● **Using the information**:
1. Answer these questions from the thread on merging CSV files in Python.
(a) In csv-2.csv, what number is paired with "Currency"?
(b) What two imports does the reply begin with?
(c) How many views does the thread show?
2. Pick up the thread on merging CSV files in Python after its last line and continue it.

● **Reading text**:

Reputation: 680
I have several csv files that has same first row element in it. For example:
csv-1.csv:
Value,0
Currency,0
datetime,0
Receiver,0
Beneficiary,0
Flag,0
idx,0
csv-2.csv:
Value,0
Currency,1
datetime,0
Receiver,0
Beneficiary,0
Flag,0
idx,0
And with these files (more than 2 files by the way) I want to merge them and create something like that:
left | csv-1 | csv-2 |
---|---|---|
Value | 0 | 0 |
Currency | 0 | 1 |
datetime | 0 | 0 |
How can I create this funtion in python?
Upvotes: 1
Views: 163
Reputation: 3987
Here's what you can do
import pandas as pd
from glob import glob
def refineFilename(path):
return path.split(".")[0]
df=pd.DataFrame()

Collected data
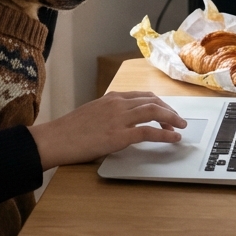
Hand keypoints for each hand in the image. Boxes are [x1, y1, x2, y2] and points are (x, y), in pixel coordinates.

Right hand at [27, 91, 186, 169]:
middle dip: (169, 110)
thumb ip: (108, 114)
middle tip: (178, 120)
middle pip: (152, 101)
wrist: (54, 139)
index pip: (142, 96)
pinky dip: (165, 134)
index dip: (158, 103)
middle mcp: (117, 104)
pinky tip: (173, 138)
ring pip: (154, 112)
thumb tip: (121, 123)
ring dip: (171, 119)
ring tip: (181, 127)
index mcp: (111, 98)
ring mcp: (119, 118)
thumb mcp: (91, 114)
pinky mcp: (119, 136)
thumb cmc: (68, 131)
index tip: (166, 111)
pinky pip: (149, 132)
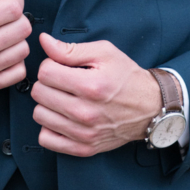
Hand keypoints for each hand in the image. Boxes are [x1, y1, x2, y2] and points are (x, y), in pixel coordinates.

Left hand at [31, 33, 161, 156]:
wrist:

● **Responses to the tasks**:
1.
(a) 1
(b) pandas, imported as pd, and glob, imported from the glob module
(c) 163

2.
for file in glob("csv-*.csv"):
new=pd.read_csv(file,header=None,index_col=[0])
df[refineFinename(file)]=new[1]
df.reset_index(inplace=True)
df.rename(columns={0:"left"},inplace=True)
print(df)
"""
left csv-1 csv-2
0 Value 0 0
1 Currency 0 1
2 datetime 0 0
3 Receiver 0 0
4 Beneficiary 0 0
5 Flag 0 0
6 idx 0 0
"""
What we are doing here is making the df
variable store all data, and then iterating through all files and adding a second column of those files to df
with file name as the column name.
Upvotes: 1
Reputation: 120559
You can use:
import pandas as pd
import pathlib
out = (pd.concat([pd.read_csv(csvfile, header=None, index_col=[0], names=[csvfile.stem])
for csvfile in sorted(pathlib.Path.cwd().glob('*.csv'))], axis=1)
.rename_axis('left').reset_index())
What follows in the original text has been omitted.